- Trecho para leitura:
Mais ou menos no final da aula, a instrutora (uma jovem e inteligente bibliotecária) admitiu que, como ainda tínhamos algum tempo livre, queria nos mostrar "uma coisa interessante". Acessando o domínio do Portal da Pesquisa, ela começou a listar na nossa frente dezenas de títulos nacionais do campo da literatura clássica: "E isso aqui", ela disse, rolando a tela do computador em que aparecia uma miríade de links, "isso aqui nos permite ter acesso a grandes obras nacionais, aquelas que vocês leram no Ensino Médio, como Iracema, Dom Casmurro e O cortiço". Vi nomes como Graciliano Ramos, Guimarães Rosa e João do Rio.

Atrás de mim, uma menina resmungou: "Argh!"

- Linhas extraídas:
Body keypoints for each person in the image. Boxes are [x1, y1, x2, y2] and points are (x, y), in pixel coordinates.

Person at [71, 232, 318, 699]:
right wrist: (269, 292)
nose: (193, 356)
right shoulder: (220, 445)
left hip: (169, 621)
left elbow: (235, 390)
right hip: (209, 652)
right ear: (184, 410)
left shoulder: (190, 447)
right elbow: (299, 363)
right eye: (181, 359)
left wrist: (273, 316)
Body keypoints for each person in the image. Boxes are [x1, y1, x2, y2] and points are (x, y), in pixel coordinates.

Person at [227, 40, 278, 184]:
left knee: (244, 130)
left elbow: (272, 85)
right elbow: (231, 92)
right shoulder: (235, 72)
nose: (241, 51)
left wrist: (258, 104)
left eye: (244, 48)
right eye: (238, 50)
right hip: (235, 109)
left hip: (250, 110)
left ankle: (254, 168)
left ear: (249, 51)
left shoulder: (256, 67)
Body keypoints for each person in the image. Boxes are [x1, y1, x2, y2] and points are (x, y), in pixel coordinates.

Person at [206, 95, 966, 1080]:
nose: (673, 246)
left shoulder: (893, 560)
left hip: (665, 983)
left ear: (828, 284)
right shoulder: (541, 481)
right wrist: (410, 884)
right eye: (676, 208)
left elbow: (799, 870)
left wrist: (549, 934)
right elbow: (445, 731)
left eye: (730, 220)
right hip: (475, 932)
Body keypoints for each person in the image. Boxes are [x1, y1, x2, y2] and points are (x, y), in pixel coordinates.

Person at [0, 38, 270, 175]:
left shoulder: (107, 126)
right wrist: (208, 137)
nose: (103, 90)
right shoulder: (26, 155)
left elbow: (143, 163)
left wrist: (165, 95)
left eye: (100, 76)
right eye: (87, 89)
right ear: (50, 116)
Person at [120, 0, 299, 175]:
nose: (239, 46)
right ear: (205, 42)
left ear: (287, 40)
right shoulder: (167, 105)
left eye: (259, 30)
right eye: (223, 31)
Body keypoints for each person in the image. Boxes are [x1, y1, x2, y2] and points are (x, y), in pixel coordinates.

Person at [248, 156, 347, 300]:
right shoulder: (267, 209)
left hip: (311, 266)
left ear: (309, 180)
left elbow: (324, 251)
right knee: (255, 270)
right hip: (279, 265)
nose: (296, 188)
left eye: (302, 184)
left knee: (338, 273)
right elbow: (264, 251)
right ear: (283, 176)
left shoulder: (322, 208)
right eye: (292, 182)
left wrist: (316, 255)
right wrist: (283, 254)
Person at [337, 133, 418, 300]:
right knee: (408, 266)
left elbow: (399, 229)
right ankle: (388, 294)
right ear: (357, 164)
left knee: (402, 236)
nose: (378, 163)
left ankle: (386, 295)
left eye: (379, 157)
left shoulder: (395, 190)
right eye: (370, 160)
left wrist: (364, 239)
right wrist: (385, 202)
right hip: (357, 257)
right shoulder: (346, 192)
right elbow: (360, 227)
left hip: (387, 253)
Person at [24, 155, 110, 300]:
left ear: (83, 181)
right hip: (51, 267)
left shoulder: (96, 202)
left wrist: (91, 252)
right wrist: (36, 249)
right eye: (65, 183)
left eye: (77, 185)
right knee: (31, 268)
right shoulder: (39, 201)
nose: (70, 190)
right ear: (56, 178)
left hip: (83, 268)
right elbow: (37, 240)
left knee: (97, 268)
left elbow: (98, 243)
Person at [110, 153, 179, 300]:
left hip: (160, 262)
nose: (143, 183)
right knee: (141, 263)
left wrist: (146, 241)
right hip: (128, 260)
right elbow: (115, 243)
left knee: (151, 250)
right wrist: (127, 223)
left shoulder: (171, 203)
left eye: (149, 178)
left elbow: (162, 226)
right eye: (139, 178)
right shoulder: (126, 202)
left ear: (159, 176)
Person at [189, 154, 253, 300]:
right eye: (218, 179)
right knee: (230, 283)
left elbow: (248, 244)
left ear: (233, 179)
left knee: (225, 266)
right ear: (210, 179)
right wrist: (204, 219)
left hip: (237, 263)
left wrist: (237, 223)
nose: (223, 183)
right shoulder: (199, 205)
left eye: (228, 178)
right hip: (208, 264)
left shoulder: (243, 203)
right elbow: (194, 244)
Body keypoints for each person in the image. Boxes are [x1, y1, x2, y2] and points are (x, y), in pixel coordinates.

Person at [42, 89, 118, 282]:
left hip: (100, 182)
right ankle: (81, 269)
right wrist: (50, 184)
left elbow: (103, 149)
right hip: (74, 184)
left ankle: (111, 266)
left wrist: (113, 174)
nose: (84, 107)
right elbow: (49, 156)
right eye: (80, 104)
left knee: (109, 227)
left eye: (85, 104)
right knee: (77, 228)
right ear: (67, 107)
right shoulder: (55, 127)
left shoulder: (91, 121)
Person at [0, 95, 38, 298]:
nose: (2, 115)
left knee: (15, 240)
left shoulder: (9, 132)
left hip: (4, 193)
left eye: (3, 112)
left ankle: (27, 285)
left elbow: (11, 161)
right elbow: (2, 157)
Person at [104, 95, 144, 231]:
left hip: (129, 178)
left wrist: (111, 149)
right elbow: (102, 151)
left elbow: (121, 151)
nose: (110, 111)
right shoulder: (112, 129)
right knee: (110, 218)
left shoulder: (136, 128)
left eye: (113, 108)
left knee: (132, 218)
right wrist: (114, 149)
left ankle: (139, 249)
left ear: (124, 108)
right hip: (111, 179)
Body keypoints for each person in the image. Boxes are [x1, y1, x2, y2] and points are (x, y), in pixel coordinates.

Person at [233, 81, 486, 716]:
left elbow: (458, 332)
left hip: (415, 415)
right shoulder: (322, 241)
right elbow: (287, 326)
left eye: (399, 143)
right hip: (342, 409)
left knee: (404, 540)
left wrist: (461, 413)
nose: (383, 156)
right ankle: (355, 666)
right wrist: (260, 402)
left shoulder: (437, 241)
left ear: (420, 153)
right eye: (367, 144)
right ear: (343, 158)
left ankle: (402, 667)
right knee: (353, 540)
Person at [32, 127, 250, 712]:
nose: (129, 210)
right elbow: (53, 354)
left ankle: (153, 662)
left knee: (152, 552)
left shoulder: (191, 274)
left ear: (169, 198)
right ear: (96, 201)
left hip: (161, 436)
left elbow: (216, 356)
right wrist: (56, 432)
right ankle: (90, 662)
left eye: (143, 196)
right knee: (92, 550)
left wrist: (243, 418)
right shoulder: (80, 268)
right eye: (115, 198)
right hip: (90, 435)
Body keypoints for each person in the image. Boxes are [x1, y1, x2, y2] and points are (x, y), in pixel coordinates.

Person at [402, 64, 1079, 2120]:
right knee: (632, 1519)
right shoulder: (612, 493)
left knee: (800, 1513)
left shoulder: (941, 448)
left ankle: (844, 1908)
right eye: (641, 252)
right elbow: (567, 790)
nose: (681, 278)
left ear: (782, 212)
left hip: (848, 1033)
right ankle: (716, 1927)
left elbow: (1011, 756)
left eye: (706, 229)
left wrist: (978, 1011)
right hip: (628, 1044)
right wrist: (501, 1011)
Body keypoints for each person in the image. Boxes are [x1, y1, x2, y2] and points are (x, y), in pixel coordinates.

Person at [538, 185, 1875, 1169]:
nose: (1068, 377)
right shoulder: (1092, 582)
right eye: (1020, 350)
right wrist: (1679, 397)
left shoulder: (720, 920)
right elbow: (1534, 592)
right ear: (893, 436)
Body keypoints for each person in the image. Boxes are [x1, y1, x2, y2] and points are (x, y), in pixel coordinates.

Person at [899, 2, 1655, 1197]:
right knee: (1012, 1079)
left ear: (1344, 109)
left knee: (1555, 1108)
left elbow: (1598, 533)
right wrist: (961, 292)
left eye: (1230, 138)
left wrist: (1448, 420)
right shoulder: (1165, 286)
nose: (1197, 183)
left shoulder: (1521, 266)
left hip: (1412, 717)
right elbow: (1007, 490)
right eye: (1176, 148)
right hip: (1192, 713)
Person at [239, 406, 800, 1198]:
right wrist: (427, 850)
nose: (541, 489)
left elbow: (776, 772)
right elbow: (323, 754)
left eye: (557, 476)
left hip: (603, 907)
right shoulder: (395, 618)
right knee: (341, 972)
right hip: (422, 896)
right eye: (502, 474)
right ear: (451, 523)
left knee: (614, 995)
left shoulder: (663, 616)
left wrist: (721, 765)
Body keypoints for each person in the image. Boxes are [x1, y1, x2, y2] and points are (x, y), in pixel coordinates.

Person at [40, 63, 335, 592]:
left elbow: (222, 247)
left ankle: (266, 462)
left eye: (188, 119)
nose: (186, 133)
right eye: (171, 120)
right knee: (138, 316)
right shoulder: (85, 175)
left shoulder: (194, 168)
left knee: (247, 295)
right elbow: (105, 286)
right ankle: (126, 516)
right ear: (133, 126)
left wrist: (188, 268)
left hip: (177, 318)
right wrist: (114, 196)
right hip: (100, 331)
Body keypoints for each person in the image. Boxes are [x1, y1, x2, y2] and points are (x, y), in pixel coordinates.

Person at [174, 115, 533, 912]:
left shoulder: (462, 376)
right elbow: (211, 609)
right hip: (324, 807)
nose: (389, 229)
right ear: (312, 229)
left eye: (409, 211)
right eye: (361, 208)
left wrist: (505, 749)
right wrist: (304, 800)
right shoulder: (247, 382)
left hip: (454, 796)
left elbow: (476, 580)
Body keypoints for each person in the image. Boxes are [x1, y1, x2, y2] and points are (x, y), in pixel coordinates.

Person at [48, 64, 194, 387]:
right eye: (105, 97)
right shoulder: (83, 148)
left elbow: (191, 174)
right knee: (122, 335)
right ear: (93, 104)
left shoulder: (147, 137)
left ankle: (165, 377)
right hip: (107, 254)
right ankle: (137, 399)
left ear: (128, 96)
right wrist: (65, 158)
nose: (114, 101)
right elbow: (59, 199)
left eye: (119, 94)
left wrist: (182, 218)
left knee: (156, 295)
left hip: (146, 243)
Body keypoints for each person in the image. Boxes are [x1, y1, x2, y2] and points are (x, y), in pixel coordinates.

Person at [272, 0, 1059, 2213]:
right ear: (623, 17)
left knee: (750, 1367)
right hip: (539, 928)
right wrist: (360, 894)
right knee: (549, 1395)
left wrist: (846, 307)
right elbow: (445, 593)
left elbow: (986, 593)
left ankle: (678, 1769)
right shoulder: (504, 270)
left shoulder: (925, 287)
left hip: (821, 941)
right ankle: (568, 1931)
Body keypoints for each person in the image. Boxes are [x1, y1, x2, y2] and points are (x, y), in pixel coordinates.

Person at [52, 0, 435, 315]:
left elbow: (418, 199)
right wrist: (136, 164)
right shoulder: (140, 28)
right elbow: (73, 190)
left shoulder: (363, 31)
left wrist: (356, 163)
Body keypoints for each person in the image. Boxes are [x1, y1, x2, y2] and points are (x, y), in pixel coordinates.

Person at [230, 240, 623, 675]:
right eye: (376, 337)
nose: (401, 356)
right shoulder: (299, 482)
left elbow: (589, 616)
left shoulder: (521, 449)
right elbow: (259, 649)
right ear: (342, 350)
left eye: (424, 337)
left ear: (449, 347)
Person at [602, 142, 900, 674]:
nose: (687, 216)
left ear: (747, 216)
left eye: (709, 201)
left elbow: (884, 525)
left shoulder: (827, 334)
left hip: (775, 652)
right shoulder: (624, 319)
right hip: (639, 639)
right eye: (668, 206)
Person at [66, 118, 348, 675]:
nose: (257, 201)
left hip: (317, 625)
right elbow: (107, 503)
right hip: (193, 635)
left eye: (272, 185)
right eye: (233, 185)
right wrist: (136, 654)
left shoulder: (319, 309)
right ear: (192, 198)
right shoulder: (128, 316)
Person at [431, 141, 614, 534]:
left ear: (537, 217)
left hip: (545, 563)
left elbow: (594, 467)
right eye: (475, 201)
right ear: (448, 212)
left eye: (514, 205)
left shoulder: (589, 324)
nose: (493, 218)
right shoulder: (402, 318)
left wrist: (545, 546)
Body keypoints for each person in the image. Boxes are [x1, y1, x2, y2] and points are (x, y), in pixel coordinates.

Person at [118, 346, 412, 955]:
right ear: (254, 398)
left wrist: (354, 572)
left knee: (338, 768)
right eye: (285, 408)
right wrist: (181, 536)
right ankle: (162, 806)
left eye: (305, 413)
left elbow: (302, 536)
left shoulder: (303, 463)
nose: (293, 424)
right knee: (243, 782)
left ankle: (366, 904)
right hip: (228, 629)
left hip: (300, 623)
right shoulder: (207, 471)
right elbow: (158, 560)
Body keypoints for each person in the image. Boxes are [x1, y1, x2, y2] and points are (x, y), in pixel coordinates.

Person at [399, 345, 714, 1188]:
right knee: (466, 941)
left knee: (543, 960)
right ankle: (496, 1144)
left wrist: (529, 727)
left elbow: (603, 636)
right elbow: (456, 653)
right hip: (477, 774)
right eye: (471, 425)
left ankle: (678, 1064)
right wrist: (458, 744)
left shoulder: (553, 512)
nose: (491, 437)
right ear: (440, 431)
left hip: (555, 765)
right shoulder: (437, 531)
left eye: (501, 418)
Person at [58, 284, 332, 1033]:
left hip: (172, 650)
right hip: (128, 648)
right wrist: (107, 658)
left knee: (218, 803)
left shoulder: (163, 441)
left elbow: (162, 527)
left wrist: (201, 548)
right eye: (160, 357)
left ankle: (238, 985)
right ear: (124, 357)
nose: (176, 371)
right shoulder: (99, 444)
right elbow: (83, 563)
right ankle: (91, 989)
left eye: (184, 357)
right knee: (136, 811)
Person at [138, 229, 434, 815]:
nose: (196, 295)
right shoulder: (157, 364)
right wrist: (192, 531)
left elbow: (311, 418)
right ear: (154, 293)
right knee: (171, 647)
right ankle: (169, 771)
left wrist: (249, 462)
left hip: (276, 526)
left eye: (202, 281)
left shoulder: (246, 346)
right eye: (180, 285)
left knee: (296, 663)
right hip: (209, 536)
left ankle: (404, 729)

- Lista de atividades:
1. Segundo o trecho, quais obras a instrutora mencionou como lidas pela turma no Ensino Médio?
2. Indique se cada afirmação concorda com o trecho, respondendo sim ou não e citando as palavras do texto que decidem a resposta: (a) A instrutora era bibliotecária. (b) A instrutora quis mostrar algo porque ainda restava tempo livre na aula. (c) A menina que estava atrás de quem narra reagiu com entusiasmo à lista.
3. Traduza para o inglês esta frase do trecho: "Vi nomes como Graciliano Ramos, Guimarães Rosa e João do Rio."
As linhas não têm nenhuma relação com esta atividade.

- Respostas escritas:
1. Iracema, Dom Casmurro e O cortiço.

2.
(a) Sim: "a instrutora (uma jovem e inteligente bibliotecária)".
(b) Sim: "como ainda tínhamos algum tempo livre, queria nos mostrar "uma coisa interessante"".
(c) Não: "uma menina resmungou: "Argh!"".

3. I saw names such as Graciliano Ramos, Guimarães Rosa, and João do Rio.